Tools of the Mind curricula support the development of executive function skills for children, which are shown to be predictive of reading and math achievement, as well as outcomes beyond schooling and into adulthood. Kindergarten programmatic data from 2020-21 show that children in Tools of the Mind classrooms were significantly more likely to read at grade level (56 percent) compared to their non-Tools counterparts (48 percent).
To accelerate its growth and lower barriers to entry, Tools developed Bite of Tools, a standalone professional learning offering designed to help teachers build their understanding of children’s self-regulation development and provide practical strategies to build self-regulation skills through playful classroom routines. Bite of Tools has been particularly helpful as a high-impact entry point given the long timeframe of curriculum adoption cycles. After launching in 2023, Bite of Tools now reaches over 900 educators.
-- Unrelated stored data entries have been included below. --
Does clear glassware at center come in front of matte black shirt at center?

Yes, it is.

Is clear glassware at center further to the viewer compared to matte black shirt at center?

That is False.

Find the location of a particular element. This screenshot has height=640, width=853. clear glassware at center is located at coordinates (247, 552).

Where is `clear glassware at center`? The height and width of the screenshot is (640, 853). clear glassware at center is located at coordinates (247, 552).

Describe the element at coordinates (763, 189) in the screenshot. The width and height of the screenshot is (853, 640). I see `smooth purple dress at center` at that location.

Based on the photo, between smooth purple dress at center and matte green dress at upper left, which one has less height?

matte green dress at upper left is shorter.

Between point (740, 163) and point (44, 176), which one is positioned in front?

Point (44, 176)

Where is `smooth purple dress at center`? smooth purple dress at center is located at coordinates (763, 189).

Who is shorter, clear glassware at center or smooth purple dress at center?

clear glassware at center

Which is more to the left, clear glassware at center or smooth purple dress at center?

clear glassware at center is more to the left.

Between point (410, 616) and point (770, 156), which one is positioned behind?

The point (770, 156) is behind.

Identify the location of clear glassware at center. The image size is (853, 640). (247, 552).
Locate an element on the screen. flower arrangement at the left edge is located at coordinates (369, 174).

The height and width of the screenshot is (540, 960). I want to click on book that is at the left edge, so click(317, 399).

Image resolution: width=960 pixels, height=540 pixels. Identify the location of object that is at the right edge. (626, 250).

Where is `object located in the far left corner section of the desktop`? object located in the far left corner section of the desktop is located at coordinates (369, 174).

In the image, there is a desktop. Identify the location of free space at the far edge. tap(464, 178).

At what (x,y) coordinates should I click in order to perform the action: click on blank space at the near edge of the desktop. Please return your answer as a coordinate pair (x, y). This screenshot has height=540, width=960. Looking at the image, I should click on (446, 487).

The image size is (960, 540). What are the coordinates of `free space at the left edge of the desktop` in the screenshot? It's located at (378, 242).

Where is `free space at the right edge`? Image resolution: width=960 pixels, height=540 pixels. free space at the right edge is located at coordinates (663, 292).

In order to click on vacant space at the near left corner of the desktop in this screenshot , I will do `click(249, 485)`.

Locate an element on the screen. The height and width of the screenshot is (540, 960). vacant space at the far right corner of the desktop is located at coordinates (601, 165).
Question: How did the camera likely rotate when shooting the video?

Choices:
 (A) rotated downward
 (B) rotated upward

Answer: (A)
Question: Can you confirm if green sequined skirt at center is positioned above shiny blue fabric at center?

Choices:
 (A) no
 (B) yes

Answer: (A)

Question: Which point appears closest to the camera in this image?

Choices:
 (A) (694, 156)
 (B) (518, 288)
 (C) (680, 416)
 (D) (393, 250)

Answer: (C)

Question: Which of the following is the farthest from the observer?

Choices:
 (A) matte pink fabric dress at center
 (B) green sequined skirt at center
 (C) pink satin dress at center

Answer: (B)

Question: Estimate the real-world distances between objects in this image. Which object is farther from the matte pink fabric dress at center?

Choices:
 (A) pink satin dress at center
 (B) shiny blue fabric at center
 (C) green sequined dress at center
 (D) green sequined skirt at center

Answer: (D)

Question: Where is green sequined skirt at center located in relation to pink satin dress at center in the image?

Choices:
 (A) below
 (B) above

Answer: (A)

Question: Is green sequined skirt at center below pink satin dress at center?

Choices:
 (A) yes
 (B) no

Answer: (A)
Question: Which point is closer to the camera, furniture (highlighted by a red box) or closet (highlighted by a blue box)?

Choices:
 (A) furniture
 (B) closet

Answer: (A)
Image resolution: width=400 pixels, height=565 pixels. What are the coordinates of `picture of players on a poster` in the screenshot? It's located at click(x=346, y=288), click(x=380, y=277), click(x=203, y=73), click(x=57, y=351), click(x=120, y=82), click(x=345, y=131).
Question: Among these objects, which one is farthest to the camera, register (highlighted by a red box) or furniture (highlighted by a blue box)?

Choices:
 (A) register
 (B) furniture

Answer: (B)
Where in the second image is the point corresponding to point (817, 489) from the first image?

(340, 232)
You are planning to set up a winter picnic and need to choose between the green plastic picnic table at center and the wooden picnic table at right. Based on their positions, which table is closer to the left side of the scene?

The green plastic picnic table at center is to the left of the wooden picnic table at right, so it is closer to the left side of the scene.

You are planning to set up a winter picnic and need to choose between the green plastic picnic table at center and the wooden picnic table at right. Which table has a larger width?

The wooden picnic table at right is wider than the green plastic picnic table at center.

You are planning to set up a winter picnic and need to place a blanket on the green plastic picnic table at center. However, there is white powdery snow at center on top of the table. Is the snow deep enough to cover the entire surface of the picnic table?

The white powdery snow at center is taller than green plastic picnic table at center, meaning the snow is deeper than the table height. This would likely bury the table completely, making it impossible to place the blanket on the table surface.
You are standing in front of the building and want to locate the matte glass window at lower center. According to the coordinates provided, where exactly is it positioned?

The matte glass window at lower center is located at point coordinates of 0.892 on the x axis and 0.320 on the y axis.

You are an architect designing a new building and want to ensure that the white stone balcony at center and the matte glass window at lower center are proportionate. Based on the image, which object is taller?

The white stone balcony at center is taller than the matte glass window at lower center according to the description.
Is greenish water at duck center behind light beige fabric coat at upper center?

In 2023, Tools of the Mind also piloted SEED, an assessment of children’s self-regulation development that helps educators gain insight into these critical skills in just 90 seconds within regular classroom activities, enabling teachers to scaffold based on where more support is needed. Over a two-year pilot, SEED generated 11,386 classroom-level data points across 83 classrooms, giving teachers actionable insight into executive function skills that are typically difficult to measure during everyday instruction. Initial data and feedback suggest SEED is user-friendly and valuable for teachers, and early pilot analysis also found that SEED-measured self-regulation development predicted literacy outcomes in a sample of Tools Pre-K children.
Since 2021, Overdeck Family Foundation’s multi-year general operating support has provided Tools of the Mind with maximum flexibility as it continues to innovate and scale. Our associated capacity-building support also helped Tools grow its reach by 29 percent from 2024-25 by building the team’s outbound sales capacity and developing a plan to target states and districts with favorable scale conditions.
Tools of the Mind has grown its reach by approximately 123 percent over the past five years.